WHAT THE EXERCISE ASKS: In the entries that follow, find each line with the word "knee" and copy it.

■ ■ ■ ■ ■

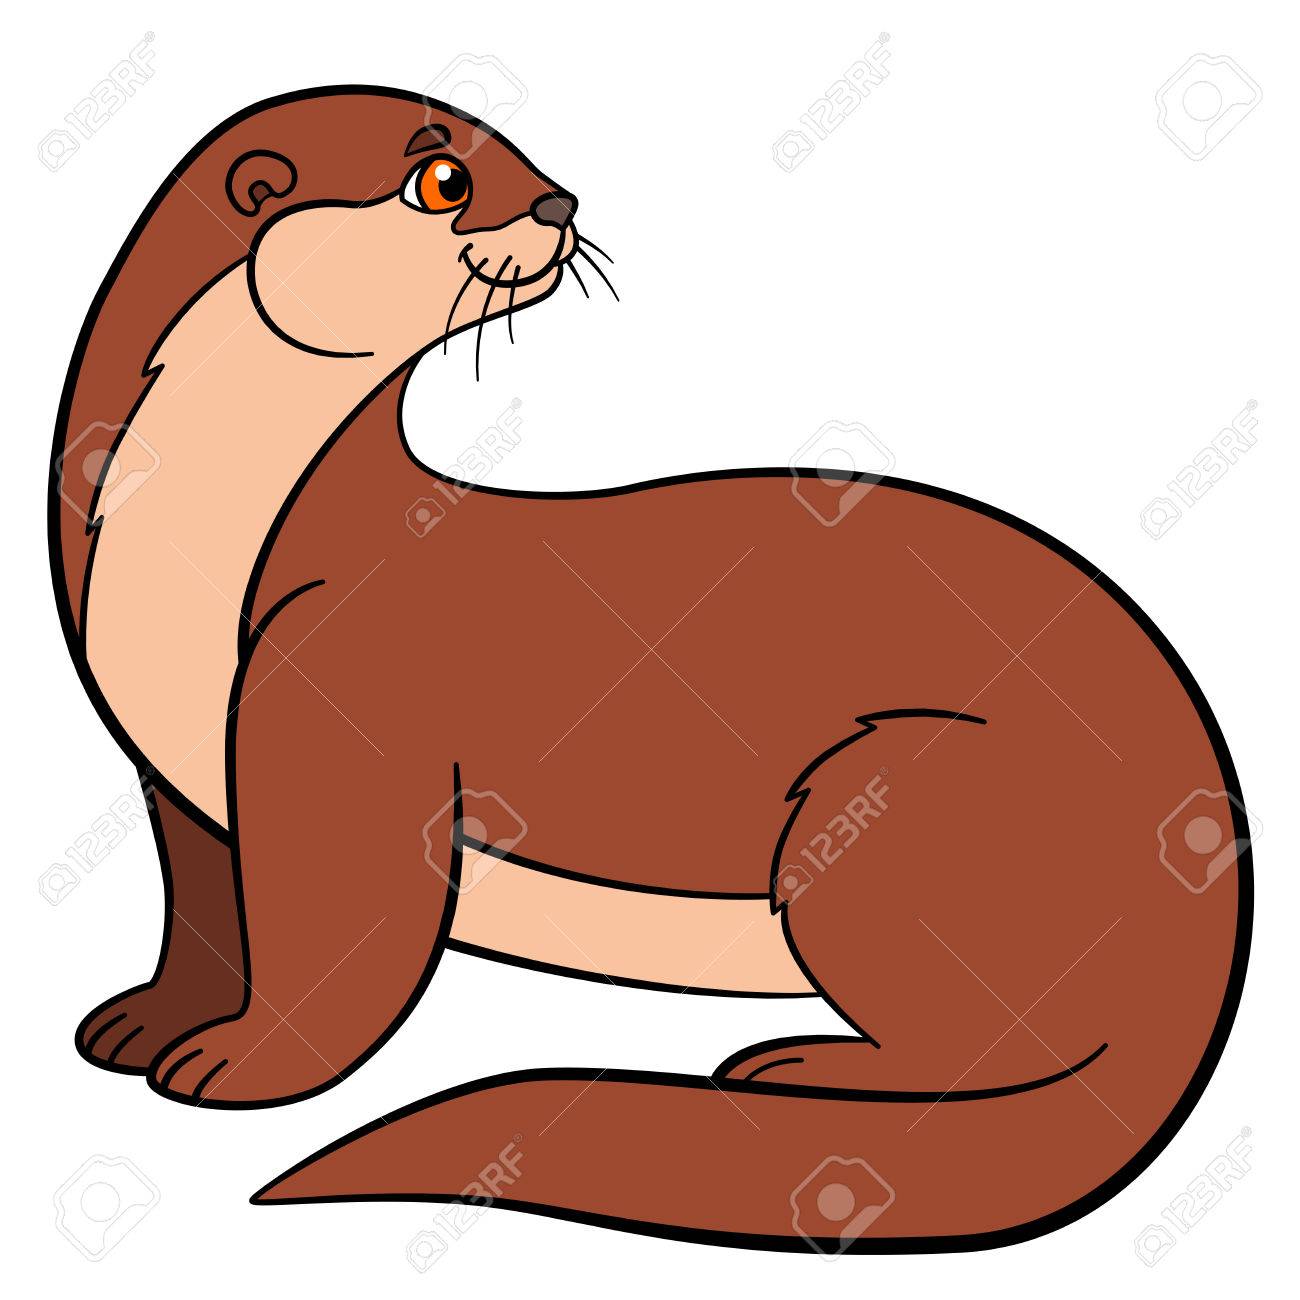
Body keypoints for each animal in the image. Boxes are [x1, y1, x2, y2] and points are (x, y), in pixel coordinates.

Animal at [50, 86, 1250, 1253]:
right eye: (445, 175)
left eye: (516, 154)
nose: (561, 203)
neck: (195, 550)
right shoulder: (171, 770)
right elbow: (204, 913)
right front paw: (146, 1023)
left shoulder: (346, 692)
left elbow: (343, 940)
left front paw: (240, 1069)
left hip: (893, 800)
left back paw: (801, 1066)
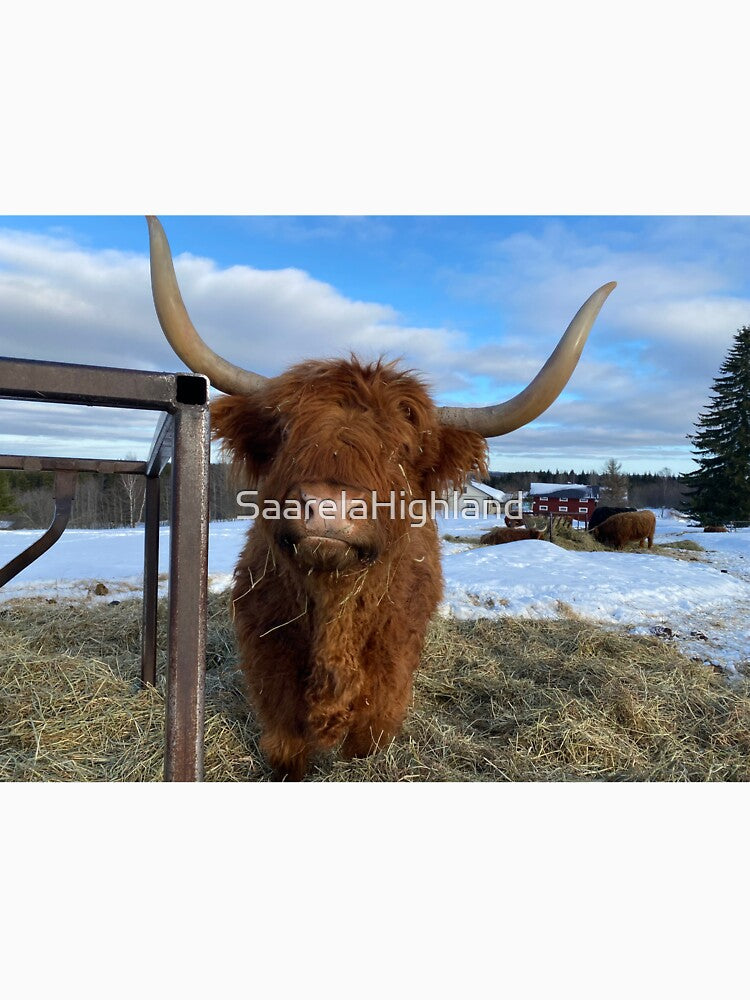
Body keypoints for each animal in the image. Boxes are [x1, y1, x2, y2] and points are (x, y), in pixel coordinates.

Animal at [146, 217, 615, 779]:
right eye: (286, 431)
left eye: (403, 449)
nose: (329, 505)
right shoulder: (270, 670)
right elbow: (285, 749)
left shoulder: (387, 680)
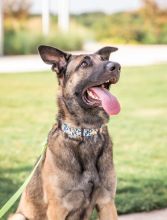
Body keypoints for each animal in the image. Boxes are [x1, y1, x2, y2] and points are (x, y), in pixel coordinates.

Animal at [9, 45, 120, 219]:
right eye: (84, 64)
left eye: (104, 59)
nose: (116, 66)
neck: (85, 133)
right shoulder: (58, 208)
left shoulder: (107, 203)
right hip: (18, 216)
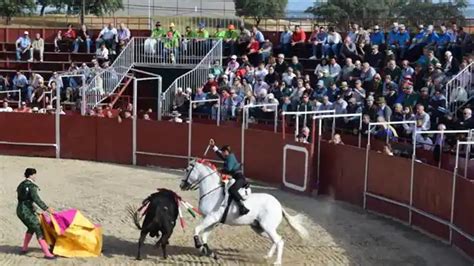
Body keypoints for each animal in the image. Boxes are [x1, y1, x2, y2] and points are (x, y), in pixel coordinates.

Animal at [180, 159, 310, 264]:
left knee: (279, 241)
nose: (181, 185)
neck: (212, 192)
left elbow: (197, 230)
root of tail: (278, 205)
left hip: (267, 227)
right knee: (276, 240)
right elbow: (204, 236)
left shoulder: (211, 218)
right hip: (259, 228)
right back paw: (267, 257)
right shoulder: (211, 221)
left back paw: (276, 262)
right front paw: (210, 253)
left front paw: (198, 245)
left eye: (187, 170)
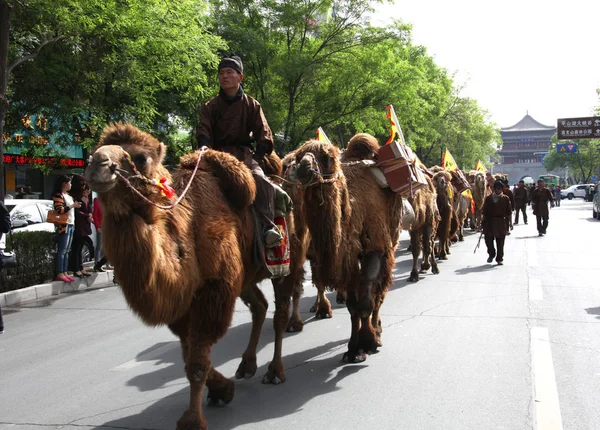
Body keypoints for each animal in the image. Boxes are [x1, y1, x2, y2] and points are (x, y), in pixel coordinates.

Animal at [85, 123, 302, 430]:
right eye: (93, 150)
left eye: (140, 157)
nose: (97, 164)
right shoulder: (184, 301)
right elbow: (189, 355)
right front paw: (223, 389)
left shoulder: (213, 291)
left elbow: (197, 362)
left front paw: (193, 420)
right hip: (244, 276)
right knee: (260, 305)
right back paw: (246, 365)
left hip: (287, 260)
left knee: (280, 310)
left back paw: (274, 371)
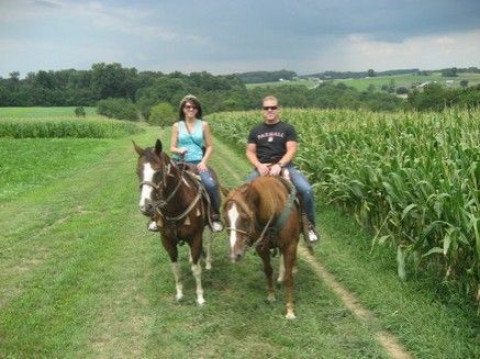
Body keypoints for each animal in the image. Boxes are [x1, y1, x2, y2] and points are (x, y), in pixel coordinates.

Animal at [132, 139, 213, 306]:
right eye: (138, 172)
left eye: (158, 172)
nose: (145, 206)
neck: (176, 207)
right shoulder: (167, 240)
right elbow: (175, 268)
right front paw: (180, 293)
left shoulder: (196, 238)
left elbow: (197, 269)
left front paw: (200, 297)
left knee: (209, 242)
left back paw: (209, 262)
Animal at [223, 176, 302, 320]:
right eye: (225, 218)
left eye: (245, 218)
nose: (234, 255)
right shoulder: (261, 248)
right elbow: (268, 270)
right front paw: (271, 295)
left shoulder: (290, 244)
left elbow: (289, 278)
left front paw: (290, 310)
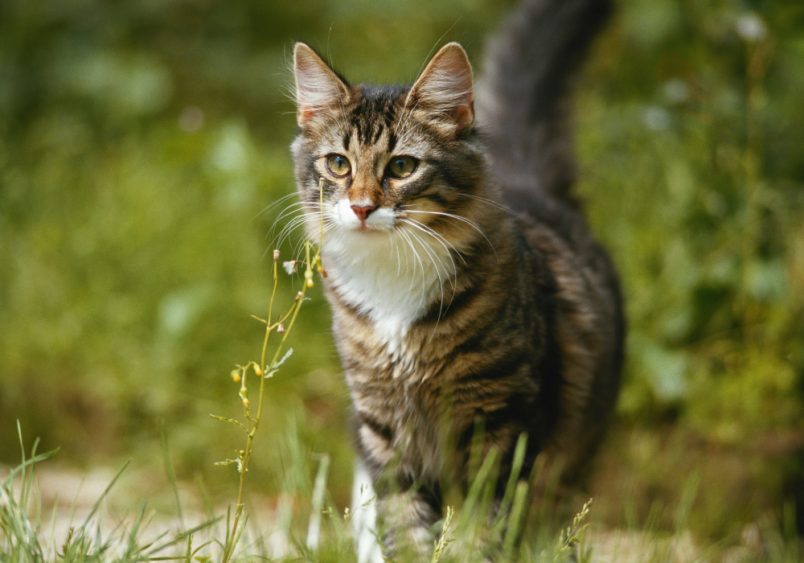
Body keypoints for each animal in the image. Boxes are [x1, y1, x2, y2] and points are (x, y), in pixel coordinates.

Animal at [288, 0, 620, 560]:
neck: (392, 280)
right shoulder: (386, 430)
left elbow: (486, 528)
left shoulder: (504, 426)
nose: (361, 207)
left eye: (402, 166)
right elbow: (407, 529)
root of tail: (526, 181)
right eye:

■ ■ ■ ■ ■

WRITTEN SOLUTION:
left knee: (279, 241)
right knee: (276, 240)
right knee: (260, 305)
left knee: (280, 310)
left knee: (209, 242)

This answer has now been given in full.